# so what did you win at the tca auction?



## fishyjoe24 (May 18, 2010)

i'm curious, curious george the curious little monkey.... just curious what you wan if you went to the tca auction.

we had tanya,jason,jim,me,sue,nancy,pam,and jon. with few others from other local sites.

I won, 13 small angels for 19 dollars
2 medium angels for $5 dollars.
a bag of vals that had 15-20 vals for $6.00
then another bag of the same vals for $7.00 out biding pam by $1.00 with out know it was the pam from this club. don't worry we slip the cost of the bag, and half the vals.

then I donated a 29g stand from us "donation from dallas ft. worth aquatic plant club" and it went for $15 dollars.. 

then i made 75-100 in equitment that i brought to the auction to be sold..


----------



## alexopolus (Jan 18, 2010)

JOEY!? I was there too!!!... I got 12 crystal reds for $19! Good deal! (It was supossed to be 10, + 2 extra in the bag...)


----------



## digital_gods (Apr 23, 2010)

Who was the seller of the Crystals?

Only thing I can find locally is are these:


----------



## fishyjoe24 (May 18, 2010)

alexopolus said:


> JOEY!? I was there too!!!... I got 12 crystal reds for $19! Good deal! (It was supossed to be 10, + 2 extra in the bag...)

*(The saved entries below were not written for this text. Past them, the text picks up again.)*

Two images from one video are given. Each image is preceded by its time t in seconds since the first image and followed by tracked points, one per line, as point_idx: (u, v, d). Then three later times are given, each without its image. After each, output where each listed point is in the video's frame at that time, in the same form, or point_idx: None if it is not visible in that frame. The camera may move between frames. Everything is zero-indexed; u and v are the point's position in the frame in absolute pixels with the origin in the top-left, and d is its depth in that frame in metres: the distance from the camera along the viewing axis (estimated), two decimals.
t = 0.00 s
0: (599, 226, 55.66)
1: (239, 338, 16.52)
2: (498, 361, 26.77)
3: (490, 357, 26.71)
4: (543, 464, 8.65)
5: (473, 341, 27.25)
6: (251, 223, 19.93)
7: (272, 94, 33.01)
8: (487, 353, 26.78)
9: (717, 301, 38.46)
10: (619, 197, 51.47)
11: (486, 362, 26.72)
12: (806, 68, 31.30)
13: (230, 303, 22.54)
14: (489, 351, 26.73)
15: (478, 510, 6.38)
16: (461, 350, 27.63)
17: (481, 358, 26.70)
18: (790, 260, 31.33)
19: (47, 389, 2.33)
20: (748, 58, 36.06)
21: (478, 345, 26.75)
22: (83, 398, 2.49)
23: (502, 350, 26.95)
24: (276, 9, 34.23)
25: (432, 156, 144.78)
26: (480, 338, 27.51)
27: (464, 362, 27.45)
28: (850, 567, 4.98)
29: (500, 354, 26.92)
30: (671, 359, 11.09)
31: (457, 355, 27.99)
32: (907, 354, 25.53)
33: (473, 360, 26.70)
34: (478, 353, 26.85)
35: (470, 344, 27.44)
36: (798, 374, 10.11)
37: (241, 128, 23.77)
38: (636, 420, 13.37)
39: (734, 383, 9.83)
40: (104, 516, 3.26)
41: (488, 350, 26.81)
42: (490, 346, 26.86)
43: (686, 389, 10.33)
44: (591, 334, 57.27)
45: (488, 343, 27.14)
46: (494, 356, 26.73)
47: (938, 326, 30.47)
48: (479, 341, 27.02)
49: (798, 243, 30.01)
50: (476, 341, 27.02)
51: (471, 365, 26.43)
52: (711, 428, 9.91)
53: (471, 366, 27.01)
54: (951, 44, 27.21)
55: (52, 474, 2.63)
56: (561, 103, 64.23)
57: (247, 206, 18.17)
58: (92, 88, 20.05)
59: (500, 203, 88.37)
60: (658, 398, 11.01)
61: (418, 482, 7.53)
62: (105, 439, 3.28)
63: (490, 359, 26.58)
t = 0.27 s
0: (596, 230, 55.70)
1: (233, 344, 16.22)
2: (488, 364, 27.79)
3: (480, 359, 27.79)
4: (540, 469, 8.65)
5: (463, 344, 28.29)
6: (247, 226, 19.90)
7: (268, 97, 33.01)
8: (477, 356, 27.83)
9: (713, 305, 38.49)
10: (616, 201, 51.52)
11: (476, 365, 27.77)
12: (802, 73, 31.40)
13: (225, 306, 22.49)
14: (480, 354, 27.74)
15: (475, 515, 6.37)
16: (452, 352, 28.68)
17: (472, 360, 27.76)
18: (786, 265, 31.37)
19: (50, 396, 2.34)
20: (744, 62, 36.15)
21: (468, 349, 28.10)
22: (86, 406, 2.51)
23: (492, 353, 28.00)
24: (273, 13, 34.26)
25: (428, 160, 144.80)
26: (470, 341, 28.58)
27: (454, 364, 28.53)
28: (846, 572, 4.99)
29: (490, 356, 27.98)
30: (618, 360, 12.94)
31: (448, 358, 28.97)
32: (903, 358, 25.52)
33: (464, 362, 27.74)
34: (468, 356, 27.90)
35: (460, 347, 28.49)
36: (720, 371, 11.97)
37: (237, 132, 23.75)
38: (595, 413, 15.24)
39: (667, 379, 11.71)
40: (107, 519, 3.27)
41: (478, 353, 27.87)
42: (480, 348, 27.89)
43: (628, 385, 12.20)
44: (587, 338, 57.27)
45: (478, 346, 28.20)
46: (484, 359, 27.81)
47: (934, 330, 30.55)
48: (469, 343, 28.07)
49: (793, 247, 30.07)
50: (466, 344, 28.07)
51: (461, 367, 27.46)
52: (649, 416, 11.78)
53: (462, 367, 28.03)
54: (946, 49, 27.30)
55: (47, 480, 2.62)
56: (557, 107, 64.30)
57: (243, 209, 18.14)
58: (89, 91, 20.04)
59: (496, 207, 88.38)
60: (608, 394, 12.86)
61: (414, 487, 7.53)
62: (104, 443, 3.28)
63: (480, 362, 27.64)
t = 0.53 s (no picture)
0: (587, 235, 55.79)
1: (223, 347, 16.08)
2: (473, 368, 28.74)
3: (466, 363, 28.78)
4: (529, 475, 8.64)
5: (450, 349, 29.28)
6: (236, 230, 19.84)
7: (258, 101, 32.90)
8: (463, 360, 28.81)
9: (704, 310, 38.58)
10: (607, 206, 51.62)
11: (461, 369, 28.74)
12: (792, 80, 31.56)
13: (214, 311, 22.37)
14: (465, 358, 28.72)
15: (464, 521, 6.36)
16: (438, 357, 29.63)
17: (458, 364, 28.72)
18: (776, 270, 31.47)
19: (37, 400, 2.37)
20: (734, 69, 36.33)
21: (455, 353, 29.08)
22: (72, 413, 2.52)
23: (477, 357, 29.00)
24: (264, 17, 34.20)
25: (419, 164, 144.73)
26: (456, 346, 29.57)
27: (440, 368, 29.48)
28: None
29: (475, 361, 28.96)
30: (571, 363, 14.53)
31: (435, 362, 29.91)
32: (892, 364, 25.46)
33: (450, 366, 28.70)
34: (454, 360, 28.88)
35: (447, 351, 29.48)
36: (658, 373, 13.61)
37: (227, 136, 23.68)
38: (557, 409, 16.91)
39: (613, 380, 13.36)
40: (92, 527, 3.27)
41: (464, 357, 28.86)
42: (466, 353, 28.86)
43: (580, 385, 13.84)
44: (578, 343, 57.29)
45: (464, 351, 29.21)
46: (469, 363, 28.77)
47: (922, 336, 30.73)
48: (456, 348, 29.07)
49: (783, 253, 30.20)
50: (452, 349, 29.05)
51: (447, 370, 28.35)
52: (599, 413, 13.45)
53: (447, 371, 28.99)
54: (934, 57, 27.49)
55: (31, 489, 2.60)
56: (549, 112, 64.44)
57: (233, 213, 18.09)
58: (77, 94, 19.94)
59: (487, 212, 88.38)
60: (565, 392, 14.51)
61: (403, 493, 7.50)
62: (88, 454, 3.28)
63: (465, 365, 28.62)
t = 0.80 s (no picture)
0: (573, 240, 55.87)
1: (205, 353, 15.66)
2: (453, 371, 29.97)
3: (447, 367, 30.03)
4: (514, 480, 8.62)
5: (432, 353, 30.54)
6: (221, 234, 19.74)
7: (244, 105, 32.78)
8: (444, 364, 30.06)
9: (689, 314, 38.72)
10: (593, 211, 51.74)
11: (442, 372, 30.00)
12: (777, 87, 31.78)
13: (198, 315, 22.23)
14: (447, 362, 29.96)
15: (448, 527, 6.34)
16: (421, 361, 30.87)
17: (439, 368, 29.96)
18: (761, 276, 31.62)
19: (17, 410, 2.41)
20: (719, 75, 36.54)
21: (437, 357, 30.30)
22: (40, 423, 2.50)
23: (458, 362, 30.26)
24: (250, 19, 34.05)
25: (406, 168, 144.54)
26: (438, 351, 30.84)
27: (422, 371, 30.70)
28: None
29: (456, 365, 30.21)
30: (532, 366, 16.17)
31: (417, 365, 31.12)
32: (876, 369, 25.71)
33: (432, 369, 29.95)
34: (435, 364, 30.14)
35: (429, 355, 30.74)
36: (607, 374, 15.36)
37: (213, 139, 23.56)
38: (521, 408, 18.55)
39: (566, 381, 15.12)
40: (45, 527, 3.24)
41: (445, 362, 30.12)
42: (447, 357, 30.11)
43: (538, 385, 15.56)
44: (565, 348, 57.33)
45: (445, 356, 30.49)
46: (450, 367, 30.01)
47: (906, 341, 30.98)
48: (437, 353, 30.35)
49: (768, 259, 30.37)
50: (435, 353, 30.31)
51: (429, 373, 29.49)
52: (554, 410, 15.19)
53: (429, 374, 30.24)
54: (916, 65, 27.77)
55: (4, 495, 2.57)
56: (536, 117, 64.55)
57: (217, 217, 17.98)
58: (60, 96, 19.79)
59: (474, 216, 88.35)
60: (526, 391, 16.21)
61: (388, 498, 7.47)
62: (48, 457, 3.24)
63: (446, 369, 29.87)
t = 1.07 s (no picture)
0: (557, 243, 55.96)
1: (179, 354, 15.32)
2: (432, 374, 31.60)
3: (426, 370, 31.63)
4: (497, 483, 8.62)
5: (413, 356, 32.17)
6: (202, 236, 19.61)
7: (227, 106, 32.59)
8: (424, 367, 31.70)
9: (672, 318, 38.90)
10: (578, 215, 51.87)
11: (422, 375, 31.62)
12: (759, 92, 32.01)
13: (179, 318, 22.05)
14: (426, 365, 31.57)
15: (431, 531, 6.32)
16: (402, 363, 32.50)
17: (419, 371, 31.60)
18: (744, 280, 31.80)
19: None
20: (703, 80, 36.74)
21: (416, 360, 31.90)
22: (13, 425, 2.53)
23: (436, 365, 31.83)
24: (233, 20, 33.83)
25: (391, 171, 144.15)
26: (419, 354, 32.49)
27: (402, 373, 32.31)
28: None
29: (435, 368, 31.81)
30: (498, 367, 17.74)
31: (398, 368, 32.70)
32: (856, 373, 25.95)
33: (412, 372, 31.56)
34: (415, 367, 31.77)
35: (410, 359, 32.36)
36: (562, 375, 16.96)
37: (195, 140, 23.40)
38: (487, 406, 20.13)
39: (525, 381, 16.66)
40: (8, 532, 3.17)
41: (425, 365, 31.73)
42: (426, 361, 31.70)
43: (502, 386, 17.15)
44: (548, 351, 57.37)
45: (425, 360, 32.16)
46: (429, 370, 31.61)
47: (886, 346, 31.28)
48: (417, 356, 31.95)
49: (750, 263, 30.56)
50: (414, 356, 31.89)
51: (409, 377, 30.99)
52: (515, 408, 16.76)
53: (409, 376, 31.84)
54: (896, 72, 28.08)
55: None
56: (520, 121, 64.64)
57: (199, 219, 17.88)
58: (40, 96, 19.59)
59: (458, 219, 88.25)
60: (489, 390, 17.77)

oops, yeah alex was there too, what plants did you when they where real real pretty with the purple.


----------



## alexopolus (Jan 18, 2010)

Do not know. I forgot... If anyone knows the lady that was in charge of the silent auction, it was hers (she told me).


----------



## alexopolus (Jan 18, 2010)

fishyjoe24 said:


> oops, yeah alex was there too, what plants did you when they where real real pretty with the purple.


Limnophila Aromatica $3 for a bag with 7 stems


----------



## fishyjoe24 (May 18, 2010)

alexopolus said:


> Limnophila Aromatica $3 for a bag with 7 stems


cool, they are pretty are they high light c02 plants... i'm getting a 10lb setup, now just to wire up my work horse 5's.

I think she owns candrtropicals.com in pearland(down by houston)...


----------